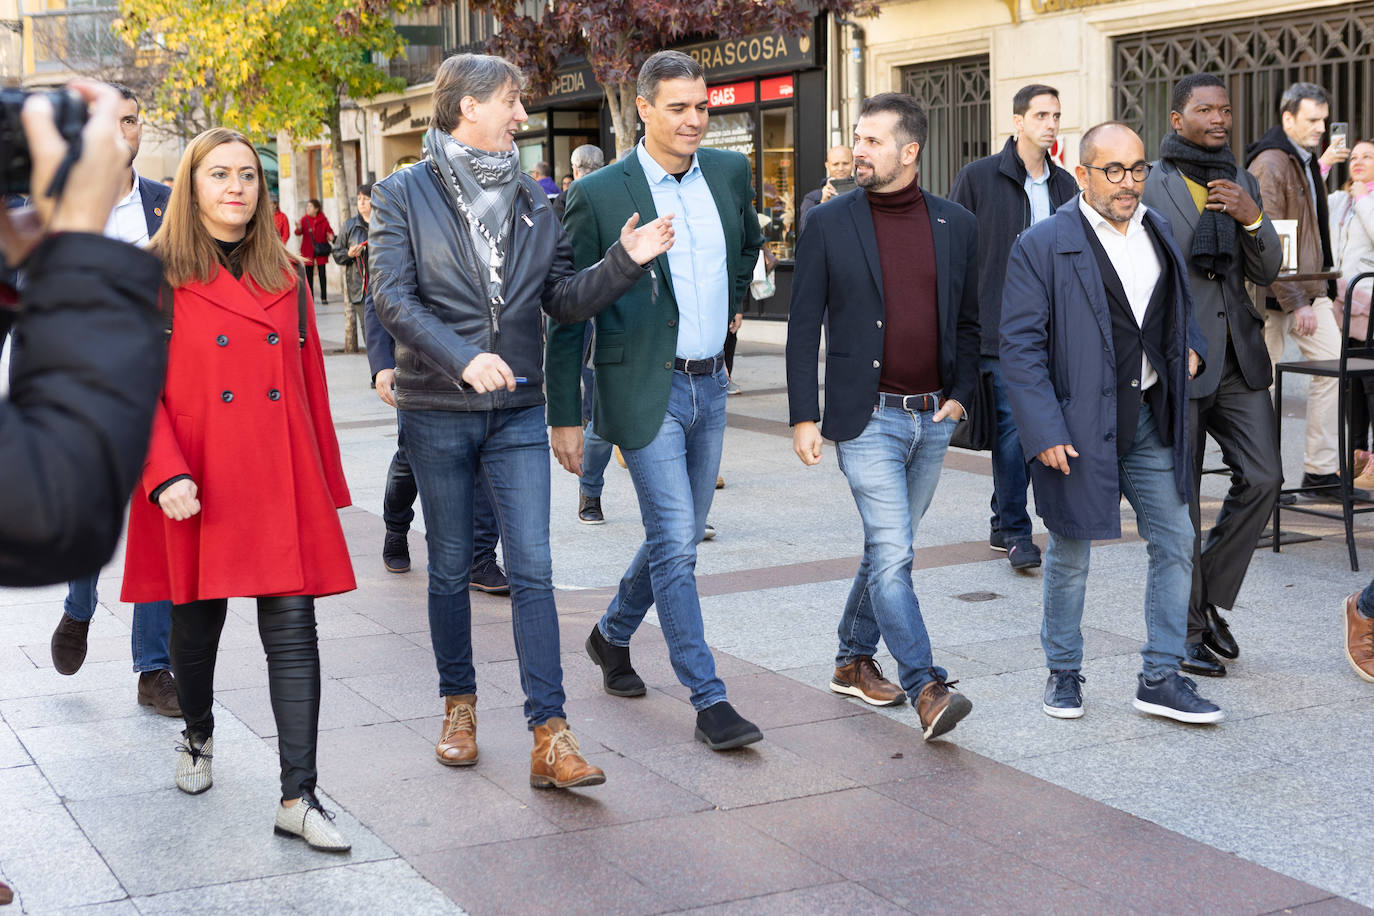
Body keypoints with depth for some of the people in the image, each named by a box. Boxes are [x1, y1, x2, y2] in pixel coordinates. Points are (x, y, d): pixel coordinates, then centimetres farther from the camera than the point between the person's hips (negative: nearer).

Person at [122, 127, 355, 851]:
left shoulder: (284, 276, 11)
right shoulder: (153, 275, -1)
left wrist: (324, 481, 11)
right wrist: (166, 473, -17)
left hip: (281, 480, 2)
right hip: (199, 485, -2)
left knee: (293, 628, -6)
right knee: (196, 621, 11)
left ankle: (298, 799, -5)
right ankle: (197, 736, 40)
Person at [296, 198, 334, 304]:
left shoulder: (323, 219, -1)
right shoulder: (304, 219, 1)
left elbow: (329, 230, 3)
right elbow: (298, 232, -6)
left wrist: (331, 236, -19)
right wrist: (298, 229, -29)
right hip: (308, 251, 1)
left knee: (322, 274, 0)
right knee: (309, 274, 5)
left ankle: (324, 297, 6)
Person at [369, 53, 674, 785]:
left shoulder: (532, 198, 10)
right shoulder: (403, 194, -2)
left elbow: (563, 299, 8)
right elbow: (392, 296, -12)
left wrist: (624, 261, -9)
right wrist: (463, 359, -25)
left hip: (517, 412, 2)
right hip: (437, 413, -2)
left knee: (532, 569, -5)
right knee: (450, 568, 10)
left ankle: (550, 736, -6)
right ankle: (459, 705, 28)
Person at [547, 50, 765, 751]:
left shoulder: (730, 172, 4)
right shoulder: (599, 194, -10)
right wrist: (564, 416, -6)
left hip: (710, 384, 6)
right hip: (645, 388, -6)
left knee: (677, 537, 15)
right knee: (675, 542, -8)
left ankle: (612, 634, 40)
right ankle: (708, 700, -1)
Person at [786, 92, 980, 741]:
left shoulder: (956, 225, 5)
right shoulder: (829, 226, -2)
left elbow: (969, 321, 14)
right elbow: (803, 328, -1)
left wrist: (961, 394, 3)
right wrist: (802, 417, -5)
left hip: (932, 419, 4)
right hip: (867, 418, -4)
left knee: (888, 548, 15)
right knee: (892, 554, -11)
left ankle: (854, 661, 30)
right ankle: (925, 688, -11)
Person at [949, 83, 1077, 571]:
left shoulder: (1064, 185, 13)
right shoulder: (978, 177, -2)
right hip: (998, 328, -5)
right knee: (1011, 425, -9)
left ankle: (1003, 521, 21)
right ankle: (1016, 531, -2)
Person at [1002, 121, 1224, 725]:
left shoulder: (1159, 232, 9)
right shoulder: (1042, 246, -11)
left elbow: (1181, 306, 26)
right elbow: (1019, 346, -13)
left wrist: (1191, 347, 4)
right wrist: (1044, 432, -19)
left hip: (1151, 420, 6)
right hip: (1078, 426, -5)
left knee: (1175, 544, 6)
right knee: (1070, 555, 8)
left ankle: (1160, 678, 17)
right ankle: (1063, 673, 26)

*Tarefa atribuída*
Reproduza sem nenhuma alteração as linhas que vão do início dos dados até a linha que contém "left hip: (281, 480, 2)", incluindo essa última. Deixe as imagens fora da resposta.

*Resposta do exercício*
Body keypoints with depth for some of the people in the image, each named by a box. Boxes are [x1, y1, x2, y2] in pixel coordinates. Points are (x, y, d): pixel coordinates, then centimetres farther from the camera than the point between the person's hips (negative: nearer).

Person at [122, 127, 355, 851]:
left shoulder: (284, 276, 11)
right shoulder: (153, 275, -1)
left wrist: (324, 481, 11)
right wrist: (166, 473, -17)
left hip: (281, 480, 2)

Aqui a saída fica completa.